[What is required] Search the entries below for the string "CRITICAL" and copy the lines that hold it.

[Input for this task]
>>>>

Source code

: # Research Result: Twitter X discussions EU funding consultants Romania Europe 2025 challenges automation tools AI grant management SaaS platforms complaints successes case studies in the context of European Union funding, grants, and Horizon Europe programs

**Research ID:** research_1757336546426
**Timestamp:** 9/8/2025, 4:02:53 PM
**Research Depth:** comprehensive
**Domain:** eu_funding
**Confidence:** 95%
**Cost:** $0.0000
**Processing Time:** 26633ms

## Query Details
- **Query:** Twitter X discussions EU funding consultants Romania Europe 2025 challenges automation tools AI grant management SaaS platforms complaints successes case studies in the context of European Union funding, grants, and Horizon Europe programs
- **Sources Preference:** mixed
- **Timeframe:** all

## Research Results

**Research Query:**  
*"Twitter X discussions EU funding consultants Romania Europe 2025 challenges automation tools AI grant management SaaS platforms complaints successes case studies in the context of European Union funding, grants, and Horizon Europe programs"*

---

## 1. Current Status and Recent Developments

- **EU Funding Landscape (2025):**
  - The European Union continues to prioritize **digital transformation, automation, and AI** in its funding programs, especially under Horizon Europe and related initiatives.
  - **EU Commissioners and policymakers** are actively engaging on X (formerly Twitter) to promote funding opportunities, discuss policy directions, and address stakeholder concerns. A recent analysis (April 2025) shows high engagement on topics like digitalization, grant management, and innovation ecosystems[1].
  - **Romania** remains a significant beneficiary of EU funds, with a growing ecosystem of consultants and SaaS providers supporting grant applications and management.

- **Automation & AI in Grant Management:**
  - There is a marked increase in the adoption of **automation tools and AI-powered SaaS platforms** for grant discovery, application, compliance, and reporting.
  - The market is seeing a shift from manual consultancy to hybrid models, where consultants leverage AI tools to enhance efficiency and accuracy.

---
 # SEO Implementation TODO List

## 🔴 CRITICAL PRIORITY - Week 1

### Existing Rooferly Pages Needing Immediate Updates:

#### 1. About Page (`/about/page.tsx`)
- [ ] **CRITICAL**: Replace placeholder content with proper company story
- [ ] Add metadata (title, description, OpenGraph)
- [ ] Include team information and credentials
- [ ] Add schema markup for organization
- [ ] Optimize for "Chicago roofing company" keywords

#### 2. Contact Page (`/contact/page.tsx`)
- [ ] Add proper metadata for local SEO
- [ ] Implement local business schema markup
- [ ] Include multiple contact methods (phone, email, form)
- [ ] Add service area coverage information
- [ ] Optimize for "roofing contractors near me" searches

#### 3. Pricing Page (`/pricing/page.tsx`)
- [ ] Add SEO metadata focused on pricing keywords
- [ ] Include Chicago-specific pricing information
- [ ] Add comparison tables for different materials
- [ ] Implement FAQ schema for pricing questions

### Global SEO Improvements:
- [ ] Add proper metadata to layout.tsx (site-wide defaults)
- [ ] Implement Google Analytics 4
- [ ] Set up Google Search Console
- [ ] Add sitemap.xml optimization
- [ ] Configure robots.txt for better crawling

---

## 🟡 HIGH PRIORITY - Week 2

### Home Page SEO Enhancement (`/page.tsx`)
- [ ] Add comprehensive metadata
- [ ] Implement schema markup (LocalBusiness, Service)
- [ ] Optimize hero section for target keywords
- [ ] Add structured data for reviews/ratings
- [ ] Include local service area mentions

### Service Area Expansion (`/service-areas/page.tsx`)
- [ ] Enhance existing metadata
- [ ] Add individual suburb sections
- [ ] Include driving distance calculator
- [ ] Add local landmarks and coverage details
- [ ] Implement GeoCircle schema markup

<<<<

[Written response]
## 🔴 CRITICAL PRIORITY - Week 1
- [ ] **CRITICAL**: Replace placeholder content with proper company story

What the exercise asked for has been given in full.